A clinical score changing with treatment is not unconfounded by mendelian randomization. When the genetics are clearly more complex than what you are mathematically randomizing for, the control doesn't solve the confounding. eg you haven't suddenly "proven" the effects are non-genetic. We already knew heart disease is non-mendelian. But showing something is non-mendelian doesn't mean you've shown it's not genetic. I hope that clarifies, because I'm not sure I can explain it to you in simpler terms.



> I thought that was basic enough that I didn't need to explain it. But here goes...

This is quite the tone to take when the actual point being made has demonstrably sailed over your head, considering the reference provided to you explains it very clearly.

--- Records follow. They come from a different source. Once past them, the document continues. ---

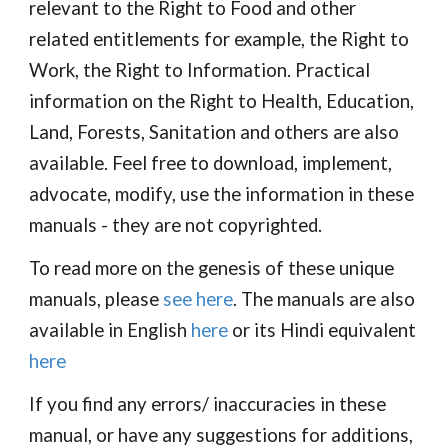
relevant to the Right to Food and other
related entitlements for example, the Right to
Work, the Right to Information. Practical
information on the Right to Health, Education,
Land, Forests, Sanitation and others are also
available. Feel free to download, implement,
advocate, modify, use the information in these
manuals - they are not copyrighted.
To read more on the genesis of these unique
manuals, please
see here
. The manuals are also
available in English
here
or its Hindi equivalent
here
If you find any errors/ inaccuracies in these
manual, or have any suggestions for additions,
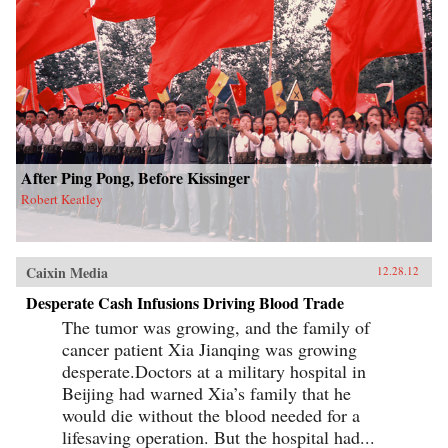
After Ping Pong, Before Kissinger
Robert Keatley
Caixin Media
12.28.12
Desperate Cash Infusions Driving Blood Trade
The tumor was growing, and the family of
cancer patient Xia Jianqing was growing
desperate.Doctors at a military hospital in
Beijing had warned Xia’s family that he
would die without the blood needed for a
lifesaving operation. But the hospital had...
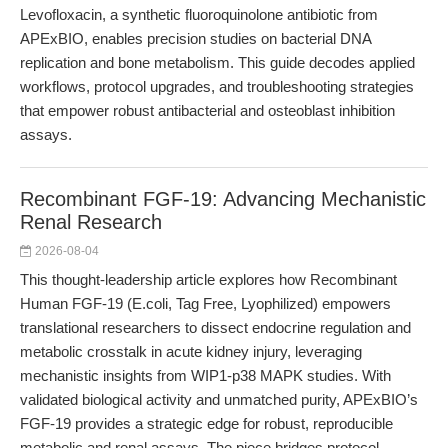
Levofloxacin, a synthetic fluoroquinolone antibiotic from
APExBIO, enables precision studies on bacterial DNA
replication and bone metabolism. This guide decodes applied
workflows, protocol upgrades, and troubleshooting strategies
that empower robust antibacterial and osteoblast inhibition
assays.
Recombinant FGF-19: Advancing Mechanistic
Renal Research
2026-08-04
This thought-leadership article explores how Recombinant
Human FGF-19 (E.coli, Tag Free, Lyophilized) empowers
translational researchers to dissect endocrine regulation and
metabolic crosstalk in acute kidney injury, leveraging
mechanistic insights from WIP1-p38 MAPK studies. With
validated biological activity and unmatched purity, APExBIO’s
FGF-19 provides a strategic edge for robust, reproducible
metabolic and renal assays. The piece bridges protocol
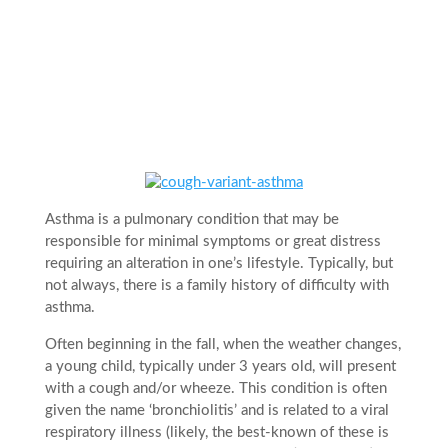
Asthma is a pulmonary condition that may be
responsible for minimal symptoms or great distress
requiring an alteration in one’s lifestyle. Typically, but
not always, there is a family history of difficulty with
asthma.
Often beginning in the fall, when the weather changes,
a young child, typically under 3 years old, will present
with a cough and/or wheeze. This condition is often
given the name ‘bronchiolitis’ and is related to a viral
respiratory illness (likely, the best-known of these is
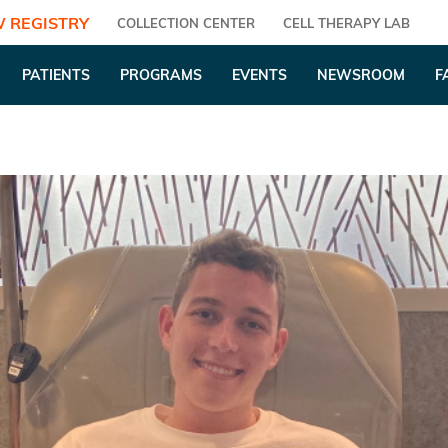
 REGISTRY
COLLECTION CENTER
CELL THERAPY LAB
PATIENTS
PROGRAMS
EVENTS
NEWSROOM
F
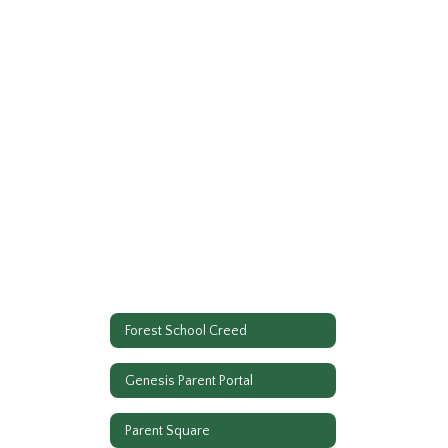
Forest School Creed
Genesis Parent Portal
Parent Square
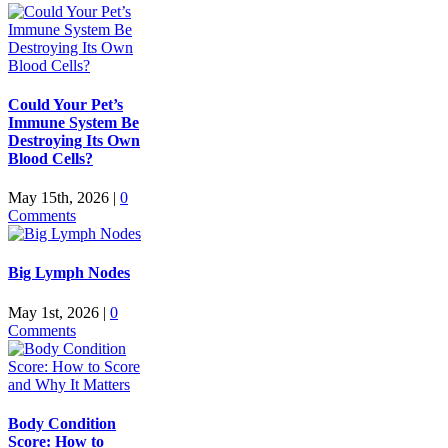
Could Your Pet’s
Immune System Be
Destroying Its Own
Blood Cells?
May 15th, 2026
|
0
Comments
Big Lymph Nodes
May 1st, 2026
|
0
Comments
Body Condition
Score: How to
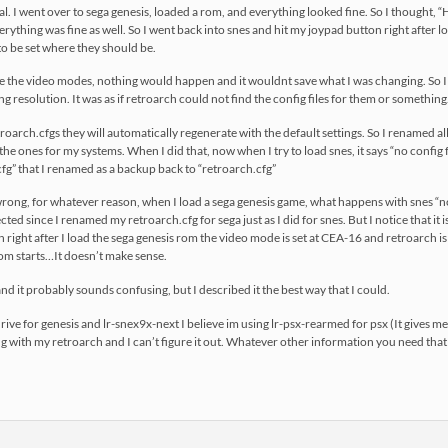
al. I went over to sega genesis, loaded a rom, and everything looked fine. So I thought
rything was fine as well. So I went back into snes and hit my joypad button right after lo
 be set where they should be.
e the video modes, nothing would happen and it wouldnt save what I was changing. So I
 resolution. It was as if retroarch could not find the config files for them or something
etroarch.cfgs they will automatically regenerate with the default settings. So I renamed a
 the ones for my systems. When I did that, now when I try to load snes, it says “no config fo
g” that I renamed as a backup back to “retroarch.cfg”
go wrong, for whatever reason, when I load a sega genesis game, what happens with snes “
cted since I renamed my retroarch.cfg for sega just as I did for snes. But I notice that it 
 right after I load the sega genesis rom the video mode is set at CEA-16 and retroarch i
om starts…It doesn’t make sense.
ff and it probably sounds confusing, but I described it the best way that I could.
rive for genesis and lr-snex9x-next I believe im using lr-psx-rearmed for psx (It gives m
with my retroarch and I can’t figure it out. Whatever other information you need that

Which is more likely - nigh on every lipidologist, cardiologist and nutrition researcher is wrong, or you might have made a mistake yourself?

> Mendelian is characterized by effects having strong influence from a single gene. Heart disease is clearly more complex than gene -> heart disease

This seems like a misunderstanding. A single SNP clearly can affect CVD risk, that’s precisely what the paper shows. The assumptions required for an MR study to be valid do not include “the outcome must only be affected by a single gene and no other gene”. It’s required that there’s no pleiotropy present in the exposure (I.e. the SNPs). The exposure here isn’t heart disease, it’s SNPs that affect LDL-c levels, and the outcome being measured is CVD. So your point doesn’t pose an issue for the study and the inferences it makes.

But honestly - just read the paper. I think both that paper and the EAS consensus paper are very approachable.


I think maybe you are saying that there may be some way that the genes affect heart disease not through LDL, and therefore MR does not apply because the "exclusion restriction" [1] fails here? Or are you talking about a different assumption?

The cited study addresses this, which is why I pointed to figure 3. They argue that if genes were causing heart disease not through LDL in any meaningful way, you wouldn't expect such a clean dose-response consistency across different genetic variants - it would be more jagged.

[1] https://en.wikipedia.org/wiki/Mendelian_randomization#Defini...


It seems you are confusing mendelian randomization for specific alleles associated with LDL-C production and conflating that with mendelian randomization somehow controlling genetic confounding of heart disease. The control is for the LDL production, not heart disease.

Here is a simple primer on mendelian randomization: https://www.psomagen.com/blog/what-is-mendelian-randomizatio...

Please review the key principles and assumptions section. Using MR to control for genetic confounding of heart disease fails all assumptions. Thats why it quite directly does not follow.

This is why the paper presented does not support the claim that LDL is the sole source of heart disease. I'd be interested to hear what the authors of that paper (which is legitimate) think about it being used to support the OP's claim because "mendelian randomization".


> This is why the paper presented does not support the claim that LDL is the sole source of heart disease

Is that what we were arguing about? I guess it was. At some point in thinking about this my frame must have shifted into agreement with you. Of course there are other causes of heart disease besides LDL, like blood pressure, duh. The smooth dose response is about the particular gene not being linked to heart disease through something other than LDL, roughly.